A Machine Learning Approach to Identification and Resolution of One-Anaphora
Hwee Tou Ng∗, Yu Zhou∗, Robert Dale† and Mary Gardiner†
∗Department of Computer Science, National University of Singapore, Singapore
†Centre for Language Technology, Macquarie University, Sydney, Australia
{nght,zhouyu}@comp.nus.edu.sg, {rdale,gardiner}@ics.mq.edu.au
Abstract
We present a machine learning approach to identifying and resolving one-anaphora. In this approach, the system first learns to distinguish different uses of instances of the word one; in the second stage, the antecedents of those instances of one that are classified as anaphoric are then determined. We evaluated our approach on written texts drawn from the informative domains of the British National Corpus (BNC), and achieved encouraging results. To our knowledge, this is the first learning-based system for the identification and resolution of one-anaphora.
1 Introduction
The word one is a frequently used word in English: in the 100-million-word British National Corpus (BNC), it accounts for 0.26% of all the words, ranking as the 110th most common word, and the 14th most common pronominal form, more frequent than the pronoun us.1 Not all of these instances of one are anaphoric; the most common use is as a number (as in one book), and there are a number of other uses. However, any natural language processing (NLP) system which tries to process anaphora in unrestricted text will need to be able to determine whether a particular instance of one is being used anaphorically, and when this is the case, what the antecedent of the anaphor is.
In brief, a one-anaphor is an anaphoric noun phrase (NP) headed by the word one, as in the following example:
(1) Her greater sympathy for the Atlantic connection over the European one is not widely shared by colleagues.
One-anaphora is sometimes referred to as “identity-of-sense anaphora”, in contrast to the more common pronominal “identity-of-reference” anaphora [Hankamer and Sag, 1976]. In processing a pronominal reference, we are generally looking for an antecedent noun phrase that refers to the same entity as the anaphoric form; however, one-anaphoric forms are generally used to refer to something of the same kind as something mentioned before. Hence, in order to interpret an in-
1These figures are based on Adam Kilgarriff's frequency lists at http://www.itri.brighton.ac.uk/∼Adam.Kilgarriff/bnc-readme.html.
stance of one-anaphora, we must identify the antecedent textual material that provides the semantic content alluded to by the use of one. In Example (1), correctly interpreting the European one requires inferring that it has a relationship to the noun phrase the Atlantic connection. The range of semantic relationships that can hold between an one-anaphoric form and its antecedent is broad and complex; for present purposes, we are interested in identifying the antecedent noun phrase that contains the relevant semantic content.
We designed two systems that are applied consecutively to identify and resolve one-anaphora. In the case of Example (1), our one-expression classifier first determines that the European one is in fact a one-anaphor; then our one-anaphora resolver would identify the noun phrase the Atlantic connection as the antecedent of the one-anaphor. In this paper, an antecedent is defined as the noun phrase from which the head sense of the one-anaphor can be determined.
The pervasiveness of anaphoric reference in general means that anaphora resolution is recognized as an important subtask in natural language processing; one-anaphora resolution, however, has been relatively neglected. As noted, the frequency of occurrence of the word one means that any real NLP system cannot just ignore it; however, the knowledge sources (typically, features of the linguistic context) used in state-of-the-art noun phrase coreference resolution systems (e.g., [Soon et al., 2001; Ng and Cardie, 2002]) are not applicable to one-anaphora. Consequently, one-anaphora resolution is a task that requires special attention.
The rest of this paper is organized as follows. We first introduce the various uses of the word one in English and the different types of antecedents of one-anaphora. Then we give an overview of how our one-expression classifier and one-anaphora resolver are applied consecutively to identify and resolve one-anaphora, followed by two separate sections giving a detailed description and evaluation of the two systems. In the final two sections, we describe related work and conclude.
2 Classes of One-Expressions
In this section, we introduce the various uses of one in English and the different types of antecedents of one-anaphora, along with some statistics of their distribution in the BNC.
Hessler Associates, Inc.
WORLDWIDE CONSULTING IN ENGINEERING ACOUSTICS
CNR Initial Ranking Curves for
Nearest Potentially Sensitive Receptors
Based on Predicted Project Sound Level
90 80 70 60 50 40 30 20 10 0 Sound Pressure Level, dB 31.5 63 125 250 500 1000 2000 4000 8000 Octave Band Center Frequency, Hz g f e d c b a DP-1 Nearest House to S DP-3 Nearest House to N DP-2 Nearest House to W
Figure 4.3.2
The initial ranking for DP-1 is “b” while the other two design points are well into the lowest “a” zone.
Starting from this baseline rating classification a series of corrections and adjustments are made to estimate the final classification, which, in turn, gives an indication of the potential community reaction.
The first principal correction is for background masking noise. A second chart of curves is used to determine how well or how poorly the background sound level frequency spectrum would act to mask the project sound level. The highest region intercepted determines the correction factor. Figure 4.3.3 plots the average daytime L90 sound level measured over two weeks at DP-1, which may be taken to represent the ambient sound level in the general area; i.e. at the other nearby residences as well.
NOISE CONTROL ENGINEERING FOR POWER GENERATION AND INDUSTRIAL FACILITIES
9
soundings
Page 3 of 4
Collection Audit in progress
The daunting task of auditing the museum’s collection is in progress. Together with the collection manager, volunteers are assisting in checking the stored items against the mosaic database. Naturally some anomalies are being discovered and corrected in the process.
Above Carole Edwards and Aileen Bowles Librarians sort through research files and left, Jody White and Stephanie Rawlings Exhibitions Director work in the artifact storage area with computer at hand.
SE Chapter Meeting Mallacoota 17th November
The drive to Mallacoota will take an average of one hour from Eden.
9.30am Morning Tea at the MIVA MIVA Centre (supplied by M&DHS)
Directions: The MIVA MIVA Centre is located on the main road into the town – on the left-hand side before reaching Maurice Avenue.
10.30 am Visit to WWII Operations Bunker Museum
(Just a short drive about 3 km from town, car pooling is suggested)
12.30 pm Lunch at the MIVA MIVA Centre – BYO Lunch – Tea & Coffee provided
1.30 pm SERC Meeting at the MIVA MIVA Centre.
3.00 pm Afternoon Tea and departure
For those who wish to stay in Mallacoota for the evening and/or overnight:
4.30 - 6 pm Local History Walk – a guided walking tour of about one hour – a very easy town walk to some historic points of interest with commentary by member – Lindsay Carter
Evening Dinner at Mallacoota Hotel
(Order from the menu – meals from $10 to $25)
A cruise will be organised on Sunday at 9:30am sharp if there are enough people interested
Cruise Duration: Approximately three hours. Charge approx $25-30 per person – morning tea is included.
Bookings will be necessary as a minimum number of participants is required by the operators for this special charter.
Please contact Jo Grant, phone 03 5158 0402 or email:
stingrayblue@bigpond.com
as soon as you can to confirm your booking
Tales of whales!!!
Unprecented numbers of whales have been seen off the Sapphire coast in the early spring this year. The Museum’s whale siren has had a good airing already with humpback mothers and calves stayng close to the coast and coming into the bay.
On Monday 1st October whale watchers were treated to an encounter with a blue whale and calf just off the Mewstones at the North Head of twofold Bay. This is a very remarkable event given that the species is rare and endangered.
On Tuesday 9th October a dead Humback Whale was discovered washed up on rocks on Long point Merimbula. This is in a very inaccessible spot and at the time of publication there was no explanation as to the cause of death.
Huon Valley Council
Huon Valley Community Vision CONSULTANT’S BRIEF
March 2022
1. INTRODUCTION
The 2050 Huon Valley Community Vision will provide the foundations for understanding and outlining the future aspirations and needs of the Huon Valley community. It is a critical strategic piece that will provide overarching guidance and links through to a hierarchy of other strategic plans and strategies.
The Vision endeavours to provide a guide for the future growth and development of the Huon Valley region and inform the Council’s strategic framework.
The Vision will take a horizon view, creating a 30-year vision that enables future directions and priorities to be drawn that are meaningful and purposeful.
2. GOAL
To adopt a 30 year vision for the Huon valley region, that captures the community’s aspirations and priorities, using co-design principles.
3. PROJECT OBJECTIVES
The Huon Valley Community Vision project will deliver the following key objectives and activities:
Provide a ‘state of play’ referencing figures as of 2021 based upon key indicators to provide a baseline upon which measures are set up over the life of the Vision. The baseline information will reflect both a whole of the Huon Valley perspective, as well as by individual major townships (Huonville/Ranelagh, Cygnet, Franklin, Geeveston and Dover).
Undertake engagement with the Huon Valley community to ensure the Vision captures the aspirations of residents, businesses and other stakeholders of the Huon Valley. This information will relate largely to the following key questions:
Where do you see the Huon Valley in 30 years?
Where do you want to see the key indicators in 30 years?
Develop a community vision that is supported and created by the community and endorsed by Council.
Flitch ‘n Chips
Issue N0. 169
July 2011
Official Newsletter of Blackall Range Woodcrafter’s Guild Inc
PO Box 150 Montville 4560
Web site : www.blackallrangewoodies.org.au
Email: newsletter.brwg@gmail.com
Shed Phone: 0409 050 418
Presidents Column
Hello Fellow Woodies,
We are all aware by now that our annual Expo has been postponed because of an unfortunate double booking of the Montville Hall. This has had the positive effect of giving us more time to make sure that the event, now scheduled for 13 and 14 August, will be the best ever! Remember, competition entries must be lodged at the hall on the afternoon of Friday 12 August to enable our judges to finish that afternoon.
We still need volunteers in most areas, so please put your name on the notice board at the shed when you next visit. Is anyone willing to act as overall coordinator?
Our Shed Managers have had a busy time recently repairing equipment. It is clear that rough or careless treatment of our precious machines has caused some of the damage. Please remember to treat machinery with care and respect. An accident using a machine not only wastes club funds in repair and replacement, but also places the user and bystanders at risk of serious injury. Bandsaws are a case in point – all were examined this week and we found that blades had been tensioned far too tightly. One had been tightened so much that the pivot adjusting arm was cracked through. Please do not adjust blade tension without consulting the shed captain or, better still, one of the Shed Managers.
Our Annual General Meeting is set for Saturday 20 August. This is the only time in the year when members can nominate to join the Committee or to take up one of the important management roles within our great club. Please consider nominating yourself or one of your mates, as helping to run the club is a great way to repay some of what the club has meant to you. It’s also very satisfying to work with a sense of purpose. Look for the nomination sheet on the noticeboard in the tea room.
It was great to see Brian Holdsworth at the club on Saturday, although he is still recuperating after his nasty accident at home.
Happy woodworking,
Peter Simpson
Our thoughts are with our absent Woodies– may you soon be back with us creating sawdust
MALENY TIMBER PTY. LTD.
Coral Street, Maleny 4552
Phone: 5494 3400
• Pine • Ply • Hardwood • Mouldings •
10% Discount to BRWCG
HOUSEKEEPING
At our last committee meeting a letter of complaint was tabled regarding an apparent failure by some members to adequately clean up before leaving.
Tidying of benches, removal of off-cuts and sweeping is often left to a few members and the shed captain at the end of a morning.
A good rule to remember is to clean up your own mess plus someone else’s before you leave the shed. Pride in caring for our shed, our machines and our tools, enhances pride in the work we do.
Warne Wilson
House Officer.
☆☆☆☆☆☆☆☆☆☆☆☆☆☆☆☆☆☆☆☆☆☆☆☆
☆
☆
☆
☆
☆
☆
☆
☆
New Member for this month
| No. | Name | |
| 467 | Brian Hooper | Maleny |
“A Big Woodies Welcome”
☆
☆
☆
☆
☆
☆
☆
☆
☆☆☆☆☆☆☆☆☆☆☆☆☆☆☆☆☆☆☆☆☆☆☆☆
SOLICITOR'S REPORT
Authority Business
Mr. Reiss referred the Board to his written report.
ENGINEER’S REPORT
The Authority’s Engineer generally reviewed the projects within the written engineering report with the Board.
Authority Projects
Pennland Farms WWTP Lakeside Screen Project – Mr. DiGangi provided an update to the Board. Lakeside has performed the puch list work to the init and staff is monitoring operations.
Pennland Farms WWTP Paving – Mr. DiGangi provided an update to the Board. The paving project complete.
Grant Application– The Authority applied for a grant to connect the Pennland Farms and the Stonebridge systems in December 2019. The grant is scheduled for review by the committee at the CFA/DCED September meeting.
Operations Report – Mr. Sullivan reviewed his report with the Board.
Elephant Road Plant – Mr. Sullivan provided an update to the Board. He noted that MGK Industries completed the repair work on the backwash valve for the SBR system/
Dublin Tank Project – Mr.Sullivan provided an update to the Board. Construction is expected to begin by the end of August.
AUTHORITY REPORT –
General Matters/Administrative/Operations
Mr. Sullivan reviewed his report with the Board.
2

· · ·

» TASK
When you reach the line holding "The Authority’s Engineer" in the records above, begin reproducing exactly, stop after the line holding "Authority Projects", and output nothing else.

» EXERCISE ANSWER
The Authority’s Engineer generally reviewed the projects within the written engineering report with the Board.
Authority Projects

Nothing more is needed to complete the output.